Keep your fanboy claims to yourself.
Atm, Intel Sandybridge and Ivybridge doesn't support FMA3. AMD Piledriver supports FMA3 and FMA4 instructions.
As for encoding videos on pure CPU, www.tomshardware.com/reviews/fx-8150-zambezi-bulldozer-990fx,3043-17.html
This is using the *flawed* AMD Bulldozer. Atm, the old AMD Bulldozer has issues with the single threaded applications, while in multi-threaded applications it seems to be competitive.
And I'm not exactly sure what point you are trying to make by showing that the Intel is faster in encoding thread for thread at a lower clock speed.
And hi10p is a definite issue for me, thus the entire reason I have brought it up in the first place. It's an issue for anyone that follows anime subbing groups.
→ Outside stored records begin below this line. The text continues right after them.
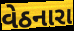
વેઠનારા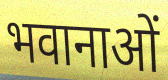
भवानाओं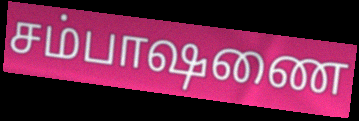
சம்பாஷணை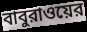
বাবুরাওয়েরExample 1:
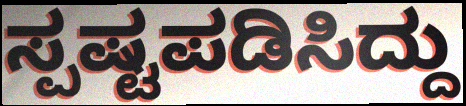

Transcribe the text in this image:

ಸ್ಪಷ್ಟಪಡಿಸಿದ್ದು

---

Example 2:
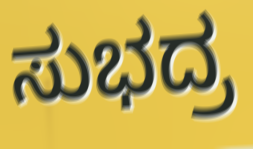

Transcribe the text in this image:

ಸುಭದ್ರ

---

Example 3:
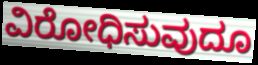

From m.hardocp.com/article/2011/10/11/amd_bulldozer_fx8150_desktop_performance_review/7
DVD movie to the iPhone4
The stock 8120 slots between i7-2600K and i5-2500K. I don't see the sound logic to reduce the video player userbase.
I use handbrake, mediacoder and RipBot depending on what I'm trying to accomplish. All of them use official x.264 builds in their code, so that's all I'm interested in when it comes to encoding performance. Most commercial encoders are unoptimized piles of crap.
You are failing to make a point here. This entire time I've been talking about my needs in this class of notebook, and the needs of users like me. GPU performance serves us no purpose, and you just made me aware that the AMD chips are slower thread for thread in multithreaded apps than a hyperthreading Intel with half the number of real cores. I didn't know that. I thought that maybe the 4 core AMDs could take on a 2c/4t Intel. My mistake.
So, barring an extreme price or battery advantage with the AMD laptop, why would I even consider something other than the Intel setup? Hi10p provides up to 25% better compression with no quality loss. More space for more shows. I don't see the sound logic in using an inferior compression algorithm just to gain gpu acceleration when the cpu is already powerful enough to handle it.
Microsoft's latest Bulldozer hotfix treats AMD's Bulldozer module as 1 physical CPU count with 2 logical CPU threads aka hyperthreaded enabled CPU. It's your decision. I already have a 45 watts CPU heavy vs 26 watts GPU gaming laptop and I don't plan on buying another CPU heavy laptop.